**Your objective:** From the first line to the last, copy the material word for word; pictures stay out.

**Extracted information:**
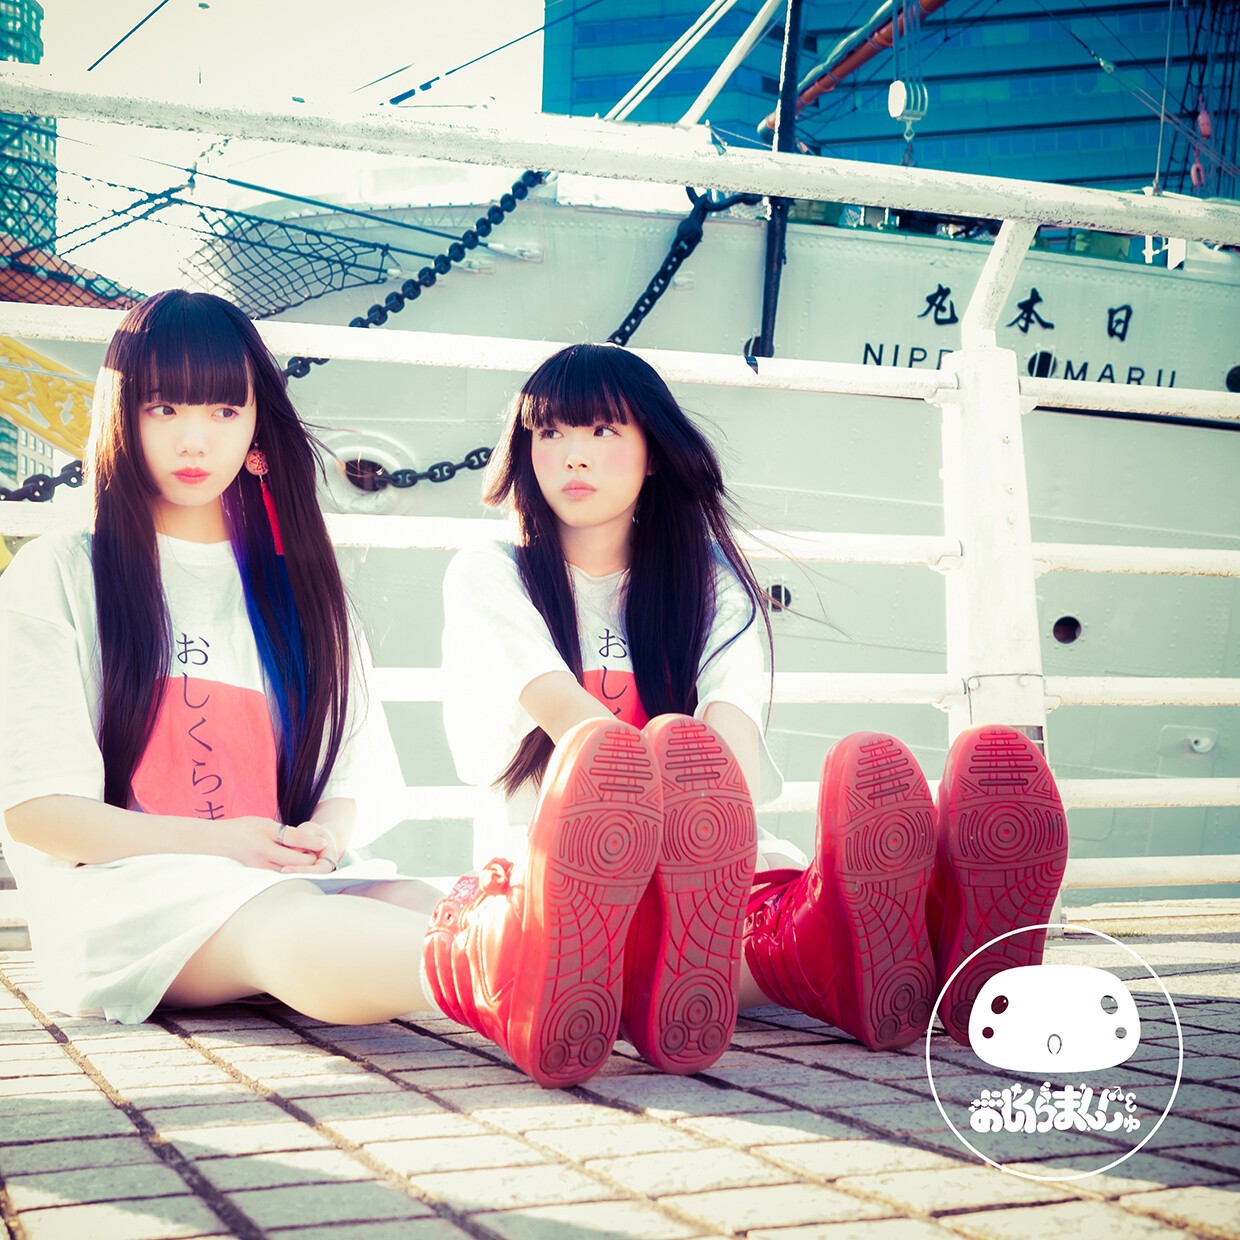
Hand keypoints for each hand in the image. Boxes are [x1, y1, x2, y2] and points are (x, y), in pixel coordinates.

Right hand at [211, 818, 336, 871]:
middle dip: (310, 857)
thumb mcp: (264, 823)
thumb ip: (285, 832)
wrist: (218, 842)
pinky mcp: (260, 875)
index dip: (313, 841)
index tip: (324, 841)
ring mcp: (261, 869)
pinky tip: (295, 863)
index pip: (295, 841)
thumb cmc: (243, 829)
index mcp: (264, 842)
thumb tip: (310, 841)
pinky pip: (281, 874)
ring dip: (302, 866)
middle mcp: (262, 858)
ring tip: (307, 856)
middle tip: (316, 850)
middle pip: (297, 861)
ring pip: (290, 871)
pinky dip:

**Answer box:**
Hand keypoints for each hand in the image. Boxes are [x1, y1, x2, y2] and points are (x, y), in pixel coordinates.

Right hand at [211, 818, 336, 871]:
middle dip: (310, 857)
thumb mcp: (264, 823)
thumb ip: (285, 832)
wrist: (218, 842)
pinky mcp: (260, 875)
index dip: (313, 841)
index tip: (324, 841)
ring mcp: (261, 869)
pinky tip: (295, 863)
index pip: (295, 841)
thumb cmc: (243, 829)
index mcp: (264, 842)
thumb tip: (310, 841)
pinky pip: (281, 874)
ring dip: (302, 866)
middle mcp: (262, 858)
ring tip: (307, 856)
middle tip: (316, 850)
middle pip: (297, 861)
ring pip: (290, 871)
pinky dip:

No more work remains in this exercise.